Tough female army sergeants

“Today no position is restricted to women only,” the female officer says, even if she doesn’t see the number of male clerks increasing to parity with female clerks. The army’s policy is still to send soldiers with suitable physical profiles to combat duties; those with lower physical abilities go to technical and administrative positions.

“If a man has a low physical profile, it doesn’t matter what job he does, and certainly when he has certain restrictions, like having to serve close to home, there’s no difference between a man and a woman when considering what job to put him in,” she says.

Another iconic figure, the master sergeant, has also undergone a dramatic change. Today one-third of these disciplinarians are women. “This is a deliberate change,” the officer says. “There’s no reason why women can’t fill these positions. Yes, there are women staff sergeants.”

But some positions are still restricted to men or women. Despite a drive from the mid-2000s to consider employing men as navy controllers or observers, only women occupy these positions. In contrast, only men serve as kashrut inspectors; an attempt to place women in these roles failed.

Officers can explain why virtually all the cooks are men – the work requires considerable physical exertion. But they can’t explain why there are only female dental assistants.

Several combat positions are still closed to women, such as fighters in the Golani infantry brigade, sailors in submarines or troops in an air force elite commando outfit known as Shaldag. Officers say they expect that women will continue to be excluded from these jobs even if they’re accepted into tank crews or the air force’s combat search and rescue unit.

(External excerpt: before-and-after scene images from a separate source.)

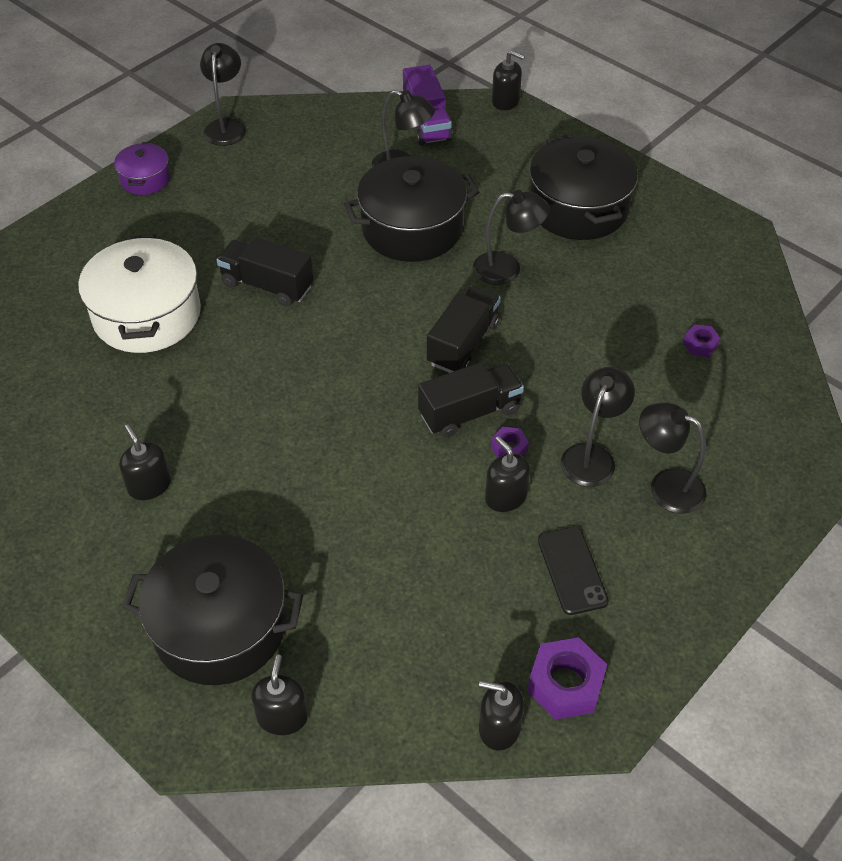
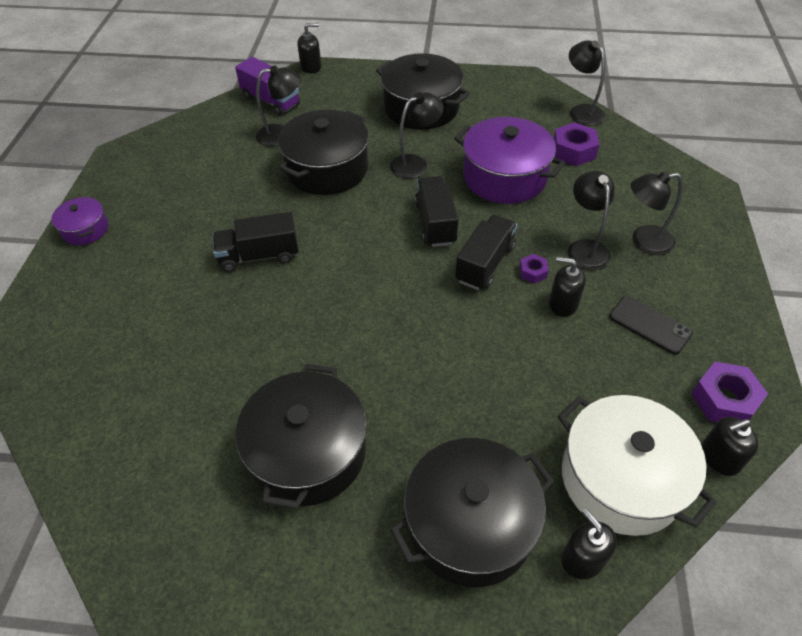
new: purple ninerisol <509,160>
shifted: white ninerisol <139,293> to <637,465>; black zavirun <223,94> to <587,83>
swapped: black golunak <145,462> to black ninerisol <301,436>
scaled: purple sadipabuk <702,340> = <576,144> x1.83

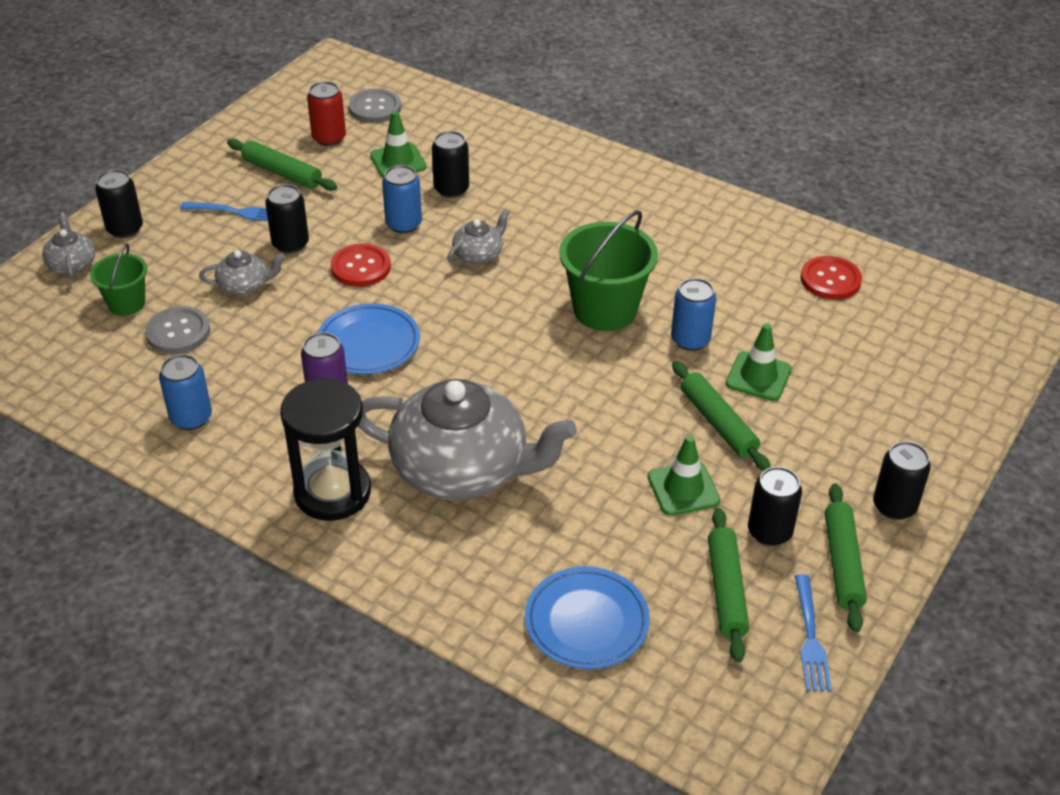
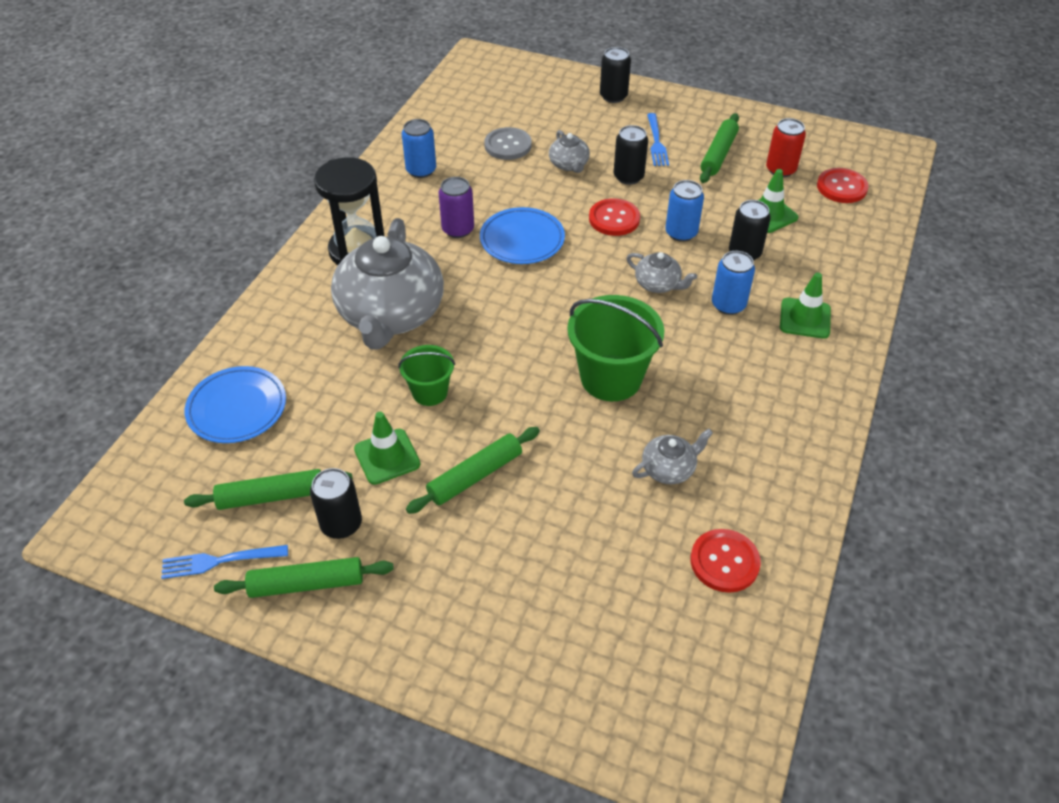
gone: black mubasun <902,480>
shifted: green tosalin <118,279> to <426,375>; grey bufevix <68,245> to <672,456>; blue mubasun <693,314> to <733,283>; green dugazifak <759,362> to <805,305>
repainted: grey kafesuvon <375,106> to red kafesuvon <843,185>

“This stems from both the girls’ and the IDF’s demands,” the officer says.

Despite the raging debate over women in combat roles, the army notes that the IDF actually opened combat positions to women already in 1995, following the High Court ruling in the Alice Miller case. Miller, who had a civilian pilot’s license and pursued a degree in aerospace engineering, sued the military for a chance to enter the air force’s prestigious flying course and become a pilot.

That effort got the flying course opened to women, to be followed by the Border Police, air defense systems, artillery, the navy and the Caracal infantry battalion. The IDF now plans to open more combat professions to women; in the Armored Corps, for example.

Chief medical officer weighs in

Religious groups recently distributed some 200,000 leaflets to soldiers in their campaign against women going into combat roles and against mixed military service in general. They say the integration harms fighting standards, and of course female combatants could be killed or badly wounded.

The Manpower Directorate, however, has a different view. “Every role that opens to women has been approved by the chief medical officer’s physiology division,” a female officer says.

“They first check if a woman can do the job and what muscle mass she needs for it, then they set conditions like minimum height and weight. The more attractive a profession is, the more highly motivated the girls are to be part of it. But naturally we don’t want anyone to get physically hurt because of her placement.”

A 23-year-old woman from Hadera is serving in a position that has reopened to women after several years. She’s an engine mechanic in the navy’s elite Shayetet 13 unit; in fact she’s in charge of the engines on all the vessels.

“Obviously the men turned up their noses at first – how can a girl handle an engine?” she says. “But I proved myself and showed them I was no sucker.”

Nadia Bartman, 20, of Kiryat Motzkin near Haifa, is a driver in the Northern Command. “At first the assistant battalion commander had doubts about me,” she says. “He considered me half a driver. But after seeing me drive all the vehicles, his attitude changed.”

Bartman signed up as a career officer and calls on other women to apply for the position. “It’s terribly important for women to know they can do it too,” she says.